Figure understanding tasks
========

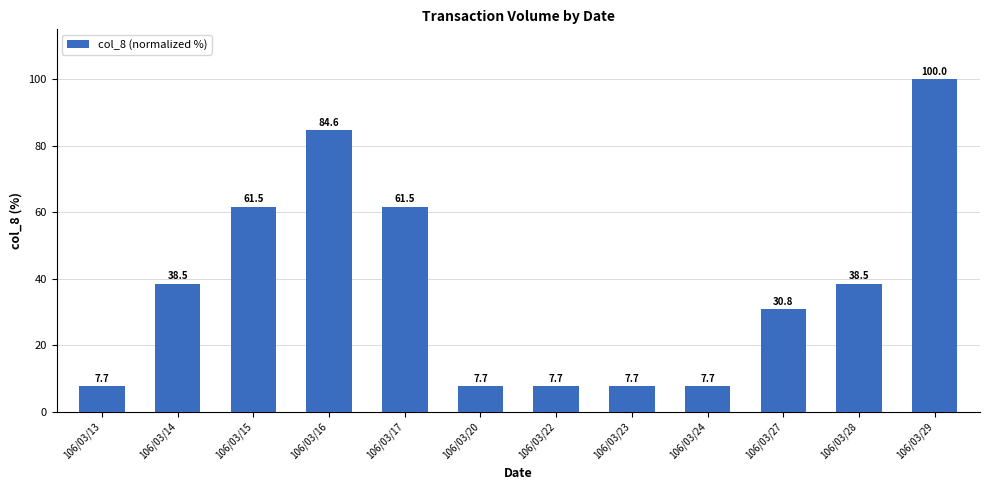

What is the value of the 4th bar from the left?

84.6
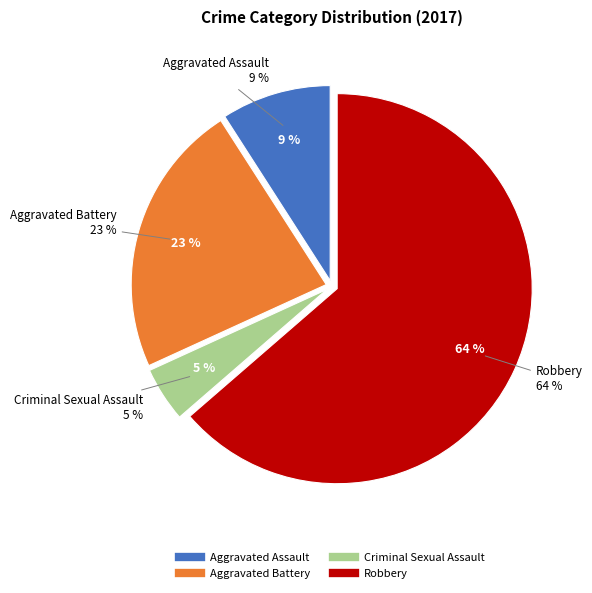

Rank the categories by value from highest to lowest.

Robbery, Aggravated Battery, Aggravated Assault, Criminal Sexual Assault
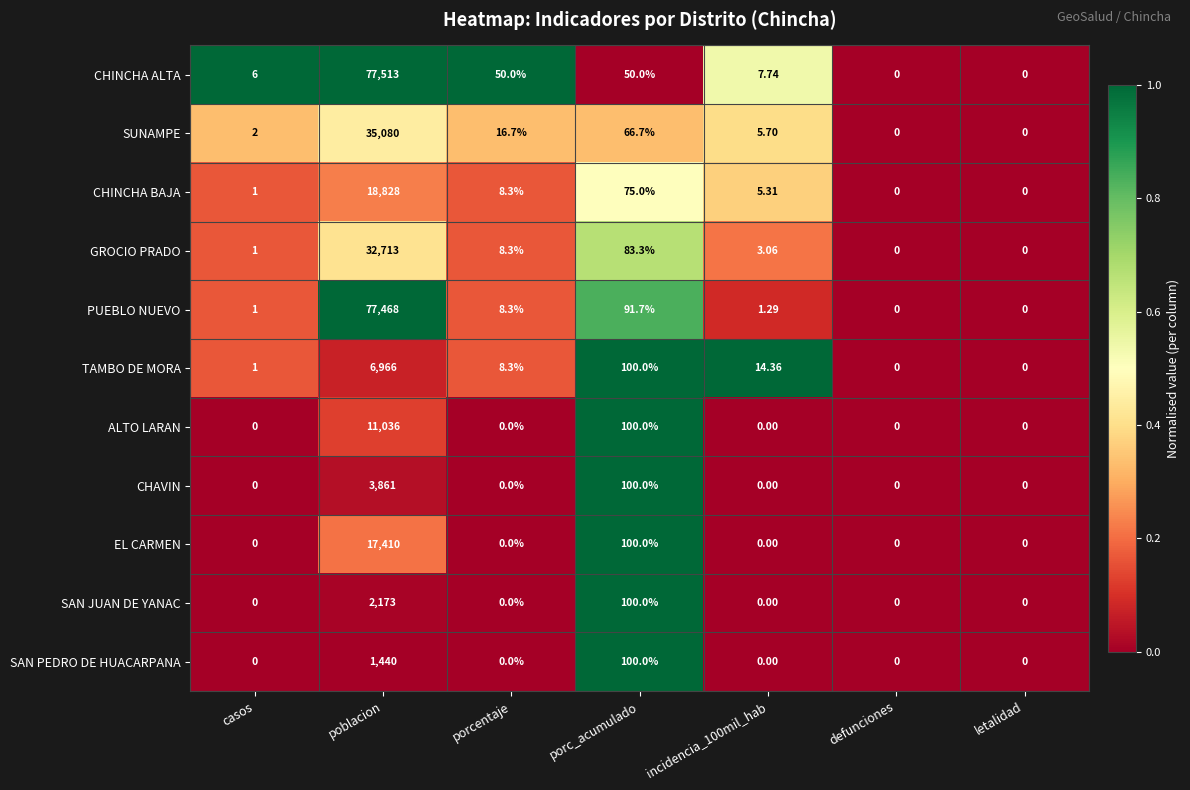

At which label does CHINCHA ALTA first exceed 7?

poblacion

========

• **Job**
Please write out the stretch of the listing from the line containing "At which label" through the end of the listing, word for word.

• **Task output**
At which label does CHINCHA ALTA first exceed 7?

poblacion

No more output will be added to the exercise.